I never learn anything talking. I only learn things when I ask questions.’
In our lifetime we work and come across many people. These include our co-workers, our bosses, our colleagues or juniors and even friends. Every person is different in personality. They got different thinking patterns and opinions. And many times we feel like giving feedback to these people for their actions. However, if you are not delivering your opinions in right way, you are wasting your time. Just imagine talking to a wall. As Dale Carnegie has stated- ‘Any fool can criticize, condemn or complain and most fools do.
Giving feedback is a key to every organisation and workplace. Giving effective feedback is a task where many people fail at times. Ask-tell-ask model of feedback helps to give targeted, effective feedback. It encourages the person to self identify strengths and weaknesses. Self-assessment is the main ingredient of the feedback model. This feedback model gives scope for increased accountability.
What is Ask-Tell-Ask feedback?
The name itself suggests that it’s just not telling and saying. It includes asking questions with the same appeal as giving advices.
Ask- Feedback is all the matter of perception. If you see as shouting, talking too much or been rude can solve the problem, then it’s not a feedback but just a recipe for disaster as it will only drive the other person away or worse make them aggressive. It is the choice you make to be calm and understanding. So the first step to this model is, to ASK. Here ask means that you first ask the other person for permission to give feedback. For example- ‘May I suggest some great ideas that will not create such a situation in the future?’
Here ASK also means the first step of your two way conversation.
You can also begin with addressing the situation such as- This morning; we got complaints from our clients that they haven’t received the mail. May I know the reason for this? If there is anything you don’t understand you can clarify your doubts with me. The person will talk. Always know that there are two sides of the coin and its not necessary that the person who you are giving feedback is completely at fault. Asking questions will shed light on new various reasons. The person may be facing some problems such as workload or personal issues. You may never know until you let the mother person talk, If you know them once, you are open to give your advice now.

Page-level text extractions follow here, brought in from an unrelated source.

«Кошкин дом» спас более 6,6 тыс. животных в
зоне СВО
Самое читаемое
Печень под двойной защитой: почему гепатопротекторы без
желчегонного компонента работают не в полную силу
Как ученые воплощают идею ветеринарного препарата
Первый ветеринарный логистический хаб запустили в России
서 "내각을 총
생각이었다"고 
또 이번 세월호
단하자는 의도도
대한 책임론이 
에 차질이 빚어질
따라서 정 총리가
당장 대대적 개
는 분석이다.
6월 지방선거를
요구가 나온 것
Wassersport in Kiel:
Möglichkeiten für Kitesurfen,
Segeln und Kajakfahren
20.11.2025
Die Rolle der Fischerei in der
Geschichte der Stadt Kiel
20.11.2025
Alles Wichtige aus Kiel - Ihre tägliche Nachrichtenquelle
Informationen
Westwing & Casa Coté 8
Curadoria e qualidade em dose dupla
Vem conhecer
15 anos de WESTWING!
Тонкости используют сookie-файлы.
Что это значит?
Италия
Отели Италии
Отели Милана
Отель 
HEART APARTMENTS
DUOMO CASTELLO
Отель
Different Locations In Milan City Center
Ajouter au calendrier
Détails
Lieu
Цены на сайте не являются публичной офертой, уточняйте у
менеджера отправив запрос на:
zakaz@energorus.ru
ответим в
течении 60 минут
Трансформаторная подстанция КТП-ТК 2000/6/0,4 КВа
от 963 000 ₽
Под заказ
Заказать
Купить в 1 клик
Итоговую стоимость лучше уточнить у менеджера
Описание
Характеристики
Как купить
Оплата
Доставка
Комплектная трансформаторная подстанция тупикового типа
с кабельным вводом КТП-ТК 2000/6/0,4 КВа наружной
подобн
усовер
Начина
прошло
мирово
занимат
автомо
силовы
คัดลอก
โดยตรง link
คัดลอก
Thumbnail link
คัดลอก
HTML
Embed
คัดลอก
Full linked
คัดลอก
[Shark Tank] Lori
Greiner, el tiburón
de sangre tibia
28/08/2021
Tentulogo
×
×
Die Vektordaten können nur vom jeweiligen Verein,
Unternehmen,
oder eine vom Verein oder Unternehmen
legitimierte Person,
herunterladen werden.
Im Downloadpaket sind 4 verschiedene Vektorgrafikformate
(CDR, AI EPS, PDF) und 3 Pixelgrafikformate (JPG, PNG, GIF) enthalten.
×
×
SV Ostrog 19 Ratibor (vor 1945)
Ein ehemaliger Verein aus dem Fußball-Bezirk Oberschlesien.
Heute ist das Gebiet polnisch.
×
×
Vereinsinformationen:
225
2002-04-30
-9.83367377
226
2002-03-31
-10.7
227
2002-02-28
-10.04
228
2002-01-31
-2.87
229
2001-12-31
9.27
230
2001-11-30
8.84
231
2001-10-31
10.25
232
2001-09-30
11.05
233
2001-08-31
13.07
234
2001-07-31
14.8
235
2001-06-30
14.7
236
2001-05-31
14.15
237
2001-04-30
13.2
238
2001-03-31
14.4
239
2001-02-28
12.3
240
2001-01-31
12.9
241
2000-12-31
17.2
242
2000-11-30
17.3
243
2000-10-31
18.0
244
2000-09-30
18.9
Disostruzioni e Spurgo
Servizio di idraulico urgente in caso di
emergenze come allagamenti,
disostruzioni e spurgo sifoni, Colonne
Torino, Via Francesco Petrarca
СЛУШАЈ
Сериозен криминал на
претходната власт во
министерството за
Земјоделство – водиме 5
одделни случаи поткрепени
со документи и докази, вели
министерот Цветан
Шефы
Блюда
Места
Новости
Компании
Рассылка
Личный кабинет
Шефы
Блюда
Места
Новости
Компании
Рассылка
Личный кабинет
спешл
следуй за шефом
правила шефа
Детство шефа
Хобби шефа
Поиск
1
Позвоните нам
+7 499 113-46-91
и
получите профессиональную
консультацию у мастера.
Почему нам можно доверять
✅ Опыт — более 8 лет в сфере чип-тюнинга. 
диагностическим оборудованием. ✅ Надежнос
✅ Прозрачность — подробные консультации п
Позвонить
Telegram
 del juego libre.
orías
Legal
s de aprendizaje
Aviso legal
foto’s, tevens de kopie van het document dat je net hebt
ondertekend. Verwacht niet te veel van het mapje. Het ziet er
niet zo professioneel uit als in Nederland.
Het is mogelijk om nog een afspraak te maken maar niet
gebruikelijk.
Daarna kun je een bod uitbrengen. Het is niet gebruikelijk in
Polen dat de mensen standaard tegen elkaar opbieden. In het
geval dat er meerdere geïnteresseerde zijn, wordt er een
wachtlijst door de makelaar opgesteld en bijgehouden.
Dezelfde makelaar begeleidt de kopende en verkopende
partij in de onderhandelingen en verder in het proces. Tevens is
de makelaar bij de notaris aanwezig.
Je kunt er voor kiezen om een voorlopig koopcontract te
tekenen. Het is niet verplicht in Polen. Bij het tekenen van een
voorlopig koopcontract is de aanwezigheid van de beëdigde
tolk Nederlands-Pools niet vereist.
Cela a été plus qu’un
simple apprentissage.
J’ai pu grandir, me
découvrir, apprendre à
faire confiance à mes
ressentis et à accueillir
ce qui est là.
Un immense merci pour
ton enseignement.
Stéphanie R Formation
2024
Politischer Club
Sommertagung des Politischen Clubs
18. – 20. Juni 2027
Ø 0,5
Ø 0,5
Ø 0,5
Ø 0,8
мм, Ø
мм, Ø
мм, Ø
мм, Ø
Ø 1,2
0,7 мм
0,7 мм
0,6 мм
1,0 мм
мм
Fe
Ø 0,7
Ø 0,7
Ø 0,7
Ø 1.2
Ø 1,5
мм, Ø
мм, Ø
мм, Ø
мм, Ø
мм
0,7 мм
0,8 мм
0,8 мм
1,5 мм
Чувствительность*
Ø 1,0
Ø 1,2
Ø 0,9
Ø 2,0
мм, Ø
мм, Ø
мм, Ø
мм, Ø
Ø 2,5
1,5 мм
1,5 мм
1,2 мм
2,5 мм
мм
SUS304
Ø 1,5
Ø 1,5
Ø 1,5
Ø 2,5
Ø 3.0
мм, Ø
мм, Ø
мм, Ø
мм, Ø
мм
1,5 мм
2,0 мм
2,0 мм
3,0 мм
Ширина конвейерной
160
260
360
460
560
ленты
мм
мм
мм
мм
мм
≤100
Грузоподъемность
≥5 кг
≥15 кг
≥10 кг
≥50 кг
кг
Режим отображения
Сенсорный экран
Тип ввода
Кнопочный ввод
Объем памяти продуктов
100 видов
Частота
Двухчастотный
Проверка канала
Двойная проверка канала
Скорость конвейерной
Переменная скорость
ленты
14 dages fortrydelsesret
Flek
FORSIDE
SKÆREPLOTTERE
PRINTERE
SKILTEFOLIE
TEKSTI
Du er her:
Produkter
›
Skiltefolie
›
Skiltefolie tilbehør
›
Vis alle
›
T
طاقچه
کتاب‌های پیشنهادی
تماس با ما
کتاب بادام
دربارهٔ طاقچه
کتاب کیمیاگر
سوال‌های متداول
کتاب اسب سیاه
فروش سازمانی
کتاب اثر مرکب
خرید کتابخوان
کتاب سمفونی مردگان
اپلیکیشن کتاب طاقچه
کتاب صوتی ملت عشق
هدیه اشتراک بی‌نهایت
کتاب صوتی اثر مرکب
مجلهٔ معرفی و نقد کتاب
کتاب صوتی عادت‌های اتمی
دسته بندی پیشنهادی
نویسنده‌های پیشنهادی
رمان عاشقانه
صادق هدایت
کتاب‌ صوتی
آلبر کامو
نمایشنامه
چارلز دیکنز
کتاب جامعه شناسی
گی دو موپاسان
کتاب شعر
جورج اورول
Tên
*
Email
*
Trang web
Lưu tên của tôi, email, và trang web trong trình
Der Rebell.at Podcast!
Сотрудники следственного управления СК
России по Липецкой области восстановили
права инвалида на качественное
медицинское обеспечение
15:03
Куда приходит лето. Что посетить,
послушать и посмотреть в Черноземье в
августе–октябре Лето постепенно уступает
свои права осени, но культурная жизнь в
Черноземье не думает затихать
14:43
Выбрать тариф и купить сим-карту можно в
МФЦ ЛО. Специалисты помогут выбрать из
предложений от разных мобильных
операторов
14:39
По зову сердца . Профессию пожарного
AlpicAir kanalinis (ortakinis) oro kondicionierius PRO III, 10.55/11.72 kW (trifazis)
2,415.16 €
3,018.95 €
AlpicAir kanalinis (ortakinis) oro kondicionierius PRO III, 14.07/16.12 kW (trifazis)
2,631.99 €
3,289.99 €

Tell- This is the toughest part as you have to say things that involves actions. Ask yourself before saying anything- Will it help the other person? Or will it help me? Or will it make the other person aggressive? Don’t use phrases like- I hate it when you---- or I am warning you----- etc. Either the person will get defensive or worse won’t care about your feedback at all. Again it would be waste of your time. Let your message be simple and specific to individual and situations.
Ask- Your last questions can include-
Hope you understood the concepts/ ideas I gave. Right?
What do you feel about them? Are they feasible for you?
What are your thoughts? Would you like to move forward and improve?
This last step of feedback model assures that the receiver understood the feedback well and you have successfully invested into the process. If there are still doubts you can clarify them too.
Hence ask-tell-ask is a 3 step easy process of giving effective feedback.